Thanks for the info on new ones. I think that you have to get into the much higher end (and thus much more costly) boats to find construction quality of the type you mentioned. I don''t see that many of the standard production boats like Bene''s (forget the lesser boats) are built any better. I think all standard production boats have some flaws, its really a question of price and value (and of course I value my life greatly). I have read terrible things about older Morgans and read owners reviews of how they are bullet proof. Heard C&C Landfall''s called C&C Laughables and read owners reviews of how they love them. I cannot understand why Beneteau would use iron in their keels and think their pan contruction is no better than Catalina''s but they say they have made more Atlantic crossings than any other boat.

_Given request 1:_
Please translate this sentence from the post on sailboat build quality into Spanish: "I think that you have to get into the much higher end (and thus much more costly) boats to find construction quality of the type you mentioned."
_Given request 2:_
Extend the post on sailboat build quality by writing on from its last sentence.

_Material supplied:_
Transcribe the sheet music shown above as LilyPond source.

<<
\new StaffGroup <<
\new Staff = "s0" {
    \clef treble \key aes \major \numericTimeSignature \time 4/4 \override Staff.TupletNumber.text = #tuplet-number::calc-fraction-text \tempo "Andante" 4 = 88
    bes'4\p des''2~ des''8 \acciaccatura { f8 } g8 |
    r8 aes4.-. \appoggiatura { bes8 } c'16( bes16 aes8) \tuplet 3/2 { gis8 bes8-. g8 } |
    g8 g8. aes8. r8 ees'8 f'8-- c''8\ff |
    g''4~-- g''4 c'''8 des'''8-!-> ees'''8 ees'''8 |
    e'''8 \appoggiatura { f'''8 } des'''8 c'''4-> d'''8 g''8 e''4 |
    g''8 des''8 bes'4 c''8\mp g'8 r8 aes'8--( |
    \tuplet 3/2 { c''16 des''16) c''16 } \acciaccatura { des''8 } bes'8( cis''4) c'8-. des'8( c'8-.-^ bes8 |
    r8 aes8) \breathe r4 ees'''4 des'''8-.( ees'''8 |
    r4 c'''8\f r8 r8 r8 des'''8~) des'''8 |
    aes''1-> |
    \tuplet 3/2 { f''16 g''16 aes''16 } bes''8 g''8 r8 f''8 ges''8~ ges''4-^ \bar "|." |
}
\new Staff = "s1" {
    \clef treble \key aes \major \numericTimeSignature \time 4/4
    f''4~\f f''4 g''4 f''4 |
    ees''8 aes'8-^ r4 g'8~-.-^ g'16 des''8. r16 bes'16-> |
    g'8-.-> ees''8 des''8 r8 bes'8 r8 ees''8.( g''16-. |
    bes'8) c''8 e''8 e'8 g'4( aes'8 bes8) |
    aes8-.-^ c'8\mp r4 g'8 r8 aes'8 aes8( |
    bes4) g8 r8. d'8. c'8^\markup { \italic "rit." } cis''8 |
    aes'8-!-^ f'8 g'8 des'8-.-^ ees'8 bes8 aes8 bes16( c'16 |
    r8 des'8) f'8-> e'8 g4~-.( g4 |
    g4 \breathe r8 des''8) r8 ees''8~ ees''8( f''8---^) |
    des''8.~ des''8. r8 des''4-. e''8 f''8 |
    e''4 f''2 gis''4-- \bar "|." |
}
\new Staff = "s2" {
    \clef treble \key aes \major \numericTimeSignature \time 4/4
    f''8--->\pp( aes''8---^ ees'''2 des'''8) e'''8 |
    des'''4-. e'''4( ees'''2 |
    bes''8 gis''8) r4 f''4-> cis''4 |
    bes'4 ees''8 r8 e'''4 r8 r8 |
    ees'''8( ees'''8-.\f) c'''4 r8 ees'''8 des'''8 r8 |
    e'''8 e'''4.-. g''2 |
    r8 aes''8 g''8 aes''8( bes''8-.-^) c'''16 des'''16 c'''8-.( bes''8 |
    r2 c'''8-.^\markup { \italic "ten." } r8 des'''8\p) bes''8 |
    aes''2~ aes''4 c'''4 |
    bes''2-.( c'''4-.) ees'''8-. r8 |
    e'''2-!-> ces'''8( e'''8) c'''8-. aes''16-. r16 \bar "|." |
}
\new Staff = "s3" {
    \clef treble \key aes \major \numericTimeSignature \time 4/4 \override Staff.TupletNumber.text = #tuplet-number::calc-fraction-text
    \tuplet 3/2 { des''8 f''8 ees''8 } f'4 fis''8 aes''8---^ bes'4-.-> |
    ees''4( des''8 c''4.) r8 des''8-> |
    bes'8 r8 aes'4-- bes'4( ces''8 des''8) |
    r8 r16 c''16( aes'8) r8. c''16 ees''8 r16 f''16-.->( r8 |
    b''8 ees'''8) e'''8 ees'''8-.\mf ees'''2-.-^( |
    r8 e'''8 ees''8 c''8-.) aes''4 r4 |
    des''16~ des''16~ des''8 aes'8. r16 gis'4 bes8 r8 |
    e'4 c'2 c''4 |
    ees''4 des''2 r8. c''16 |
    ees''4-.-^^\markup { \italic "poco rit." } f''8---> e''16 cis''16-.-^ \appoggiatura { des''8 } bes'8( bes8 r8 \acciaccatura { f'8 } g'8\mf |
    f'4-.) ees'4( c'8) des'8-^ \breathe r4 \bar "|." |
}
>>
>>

_Expected answer 1:_
Creo que hay que pasar a los barcos de gama mucho más alta (y, por lo tanto, mucho más caros) para encontrar una calidad de construcción del tipo que mencionaste.

_Expected answer 2:_
The comment about the Marlon sea cocks is especially instructive. Anyone buying any boat should replace all sea cocks with bronze one. A minor and very cheap fix. I did find that on the 1989 C 36 that I could easily reach all of them. I agree and did mention a concern about rudders being deeper than keels. 

I think each of us has to become better educated and look very closely at the boat they are getting into. The comments here have added more to my list of things to research and look at when I look at a boat. 

If I had an infinite amount of $$$, I would certainly buy a perfectly built custom boat. Since I don''t, I look at what I can compromise on for what I can get and what I want. As do we all. I guess that why Hunter can still sell boats :O) But hey, no boat bashing, we should all stick to firm objective info to help each other out. 

I need a boat that is very good value and that anything truly wrong can be easily and inexpensively fixed.... and... I want a large comfortable interior as I will be spending a lot of time there.

D - Are there any reasonably priced boats of the construction you mention?

Thanks

John


----------



## henryvand (May 2, 2000)

The fact that Beneteau seems to dominate the charter fleets suggests something. Don''t rule them out because of cast iron keel - they use lead for shoal draft keels.


----------



## TSOJOURNER (Dec 16, 1999)

Yes, you are quite right and I think you made my point. :O)


----------



## TSOJOURNER (Dec 16, 1999)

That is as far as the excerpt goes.